Johnson initially told Marr, “I hate to break it to you but I am afraid our food processing industry does involve the killing of a lot of animals. I think your viewers need to understand that.”
Marr informed Johnson that the problem farmers are facing is that once their cattle are culled they cannot be sold for food as they will be disposed of, then he accused the Prime Minister of “trying to obfuscate.”
Johnson simply replied with, “The great hecatomb of pigs that you describe has not yet taken place, let’s see what happens.”
Nick Allen, chief executive of the British Meat Processors Association warned that farmers are facing “extremely difficult circumstances.”
Allen told PA news agency, “It is heart-breaking. It is an incredibly distressing situation to find yourself in.
“You are doing your best to look after the animals even though they are growing, you are running out of pens, you are running out of space and you have a massive cash flow problem.
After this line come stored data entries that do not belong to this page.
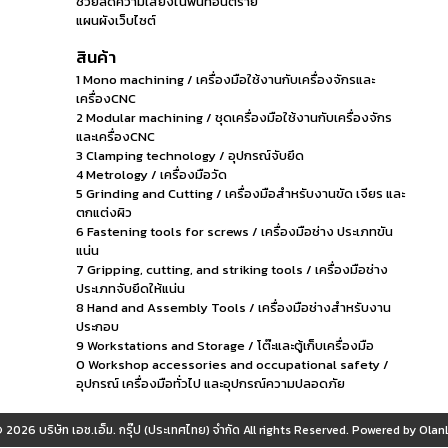
ช่วยลดความเสี่ยงในพื้นที่อันตราย
แผนผังเว็บไซต์
สินค้า
1 Mono machining / เครื่องมือใช้งานกับเครื่องจักรและ
เครื่องCNC
2 Modular machining / ชุดเครื่องมือใช้งานกับเครื่องจักร
และเครื่องCNC
3 Clamping technology / อุปกรณ์จับยึด
4 Metrology / เครื่องมือวัด
5 Grinding and Cutting / เครื่องมือสำหรับงานขัด เจียร และ
ตกแต่งผิว
6 Fastening tools for screws / เครื่องมือช่าง ประเภทขัน
แน่น
7 Gripping, cutting, and striking tools / เครื่องมือช่าง
ประเภทจับยึดให้แน่น
8 Hand and Assembly Tools / เครื่องมือช่างสำหรับงาน
ประกอบ
9 Workstations and Storage / โต๊ะและตู้เก็บเครื่องมือ
0 Workshop accessories and occupational safety /
อุปกรณ์ เครื่องมือทั่วไป และอุปกรณ์ความปลอดภัย
© 2026
บริษัท เอช.เอ็ม. กรุ๊ป (ประเทศไทย) จำกัด
All rights Reserved. Powered by
OlanL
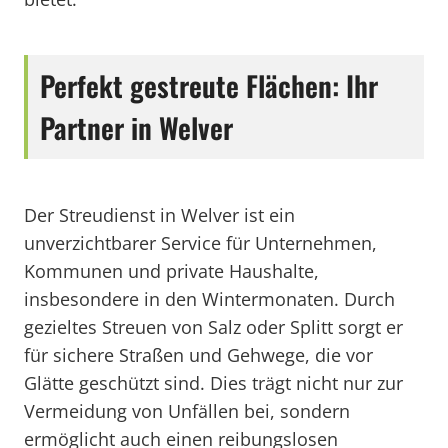
Perfekt gestreute Flächen: Ihr
Partner in Welver
Der Streudienst in Welver ist ein
unverzichtbarer Service für Unternehmen,
Kommunen und private Haushalte,
insbesondere in den Wintermonaten. Durch
gezieltes Streuen von Salz oder Splitt sorgt er
für sichere Straßen und Gehwege, die vor
Glätte geschützt sind. Dies trägt nicht nur zur
Vermeidung von Unfällen bei, sondern
ermöglicht auch einen reibungslosen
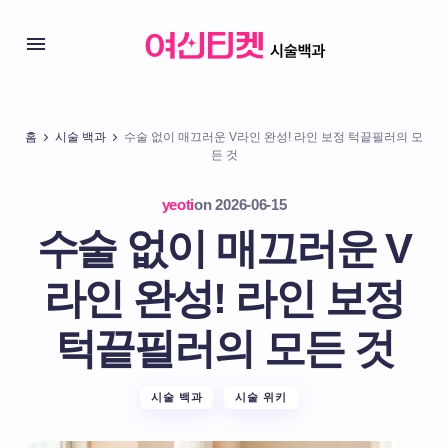
홈
시술 백과
수술 없이 매끄러운 V라인 완성! 라인 보정 턱끝필러의 모
든 것
yeoti
on
2026-06-15
수술 없이 매끄러운 V
라인 완성! 라인 보정
턱끝필러의 모든 것
시술 백과
시술 위키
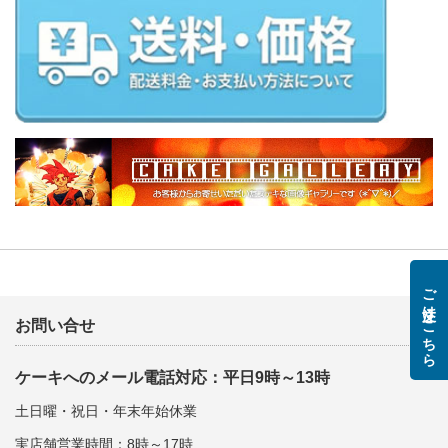
ご注文はこちら
お問い合せ
ケーキへのメール電話対応：平日9時～13時
土日曜・祝日・年末年始休業
実店舗営業時間：8時～17時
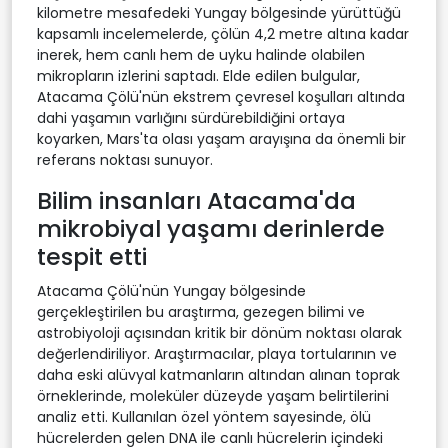
kilometre mesafedeki Yungay bölgesinde yürüttüğü
kapsamlı incelemelerde, çölün 4,2 metre altına kadar
inerek, hem canlı hem de uyku halinde olabilen
mikropların izlerini saptadı. Elde edilen bulgular,
Atacama Çölü'nün ekstrem çevresel koşulları altında
dahi yaşamın varlığını sürdürebildiğini ortaya
koyarken, Mars'ta olası yaşam arayışına da önemli bir
referans noktası sunuyor.
Bilim insanları Atacama'da
mikrobiyal yaşamı derinlerde
tespit etti
Atacama Çölü'nün Yungay bölgesinde
gerçekleştirilen bu araştırma, gezegen bilimi ve
astrobiyoloji açısından kritik bir dönüm noktası olarak
değerlendiriliyor. Araştırmacılar, playa tortularının ve
daha eski alüvyal katmanların altından alınan toprak
örneklerinde, moleküler düzeyde yaşam belirtilerini
analiz etti. Kullanılan özel yöntem sayesinde, ölü
hücrelerden gelen DNA ile canlı hücrelerin içindeki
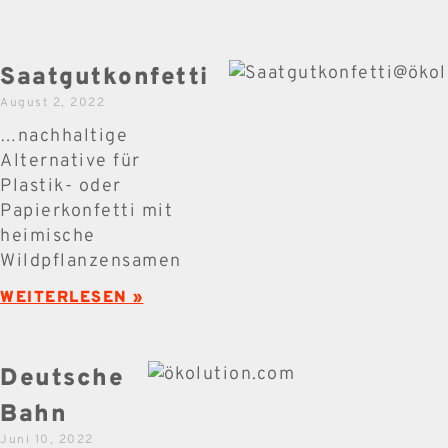
Saatgutkonfetti
August 2, 2022
…nachhaltige
Alternative für
Plastik- oder
Papierkonfetti mit
heimische
Wildpflanzensamen
WEITERLESEN »
Deutsche
Bahn
Juni 10, 2022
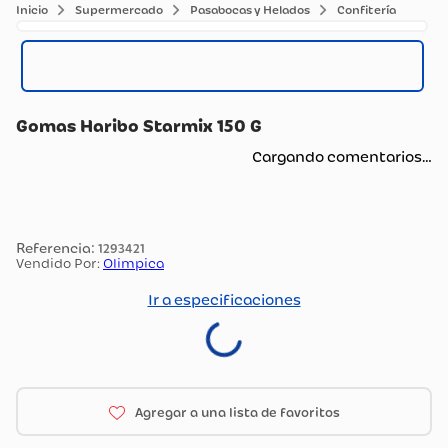
Supermercado
Pasabocas y Helados
Confitería
Gomas Haribo Starmix 150 G
Cargando comentarios…
:
1293421
Vendido Por:
Olimpica
Ir a especificaciones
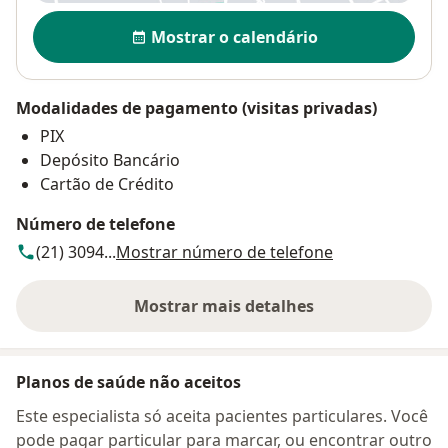
Disponibilidade
Mostrar o calendário
Modalidades de pagamento (visitas privadas)
PIX
Depósito Bancário
Cartão de Crédito
Número de telefone
(21) 3094...
Mostrar número de telefone
Mostrar mais detalhes
sobre o endereço
Planos de saúde não aceitos
Este especialista só aceita pacientes particulares. Você
pode pagar particular para marcar, ou encontrar outro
It is a nightmare scenario.”
Labour’s Shadow Environment Secretary Luke Pollard said that Johnson’s remarks shows that his Ministers are “out of touch” with the serious issues within the industry.
Pollard said, “The Prime Minister needs to take this seriously.
“The government’s incompetence and chaotic lack of planning is about to lead to the biggest peacetime cull of pigs.
Allen added that the problems are down to the Home Office with their refusal to allow skilled foreign workers into the UK.
Ministers have said that the issues are down to companies unwillingness to pay higher salaries to attract British workers, and that there has also been a lack of investment into the sector.
However Allen slammed this idea and said, “The idea that we have just been dependent on cheap labour, we haven’t been investing in infrastructure, is utter nonsense.
“It is lot more complicated than that. Even though we have increased wages quite dramatically, we are still not getting people wanting to do that job.”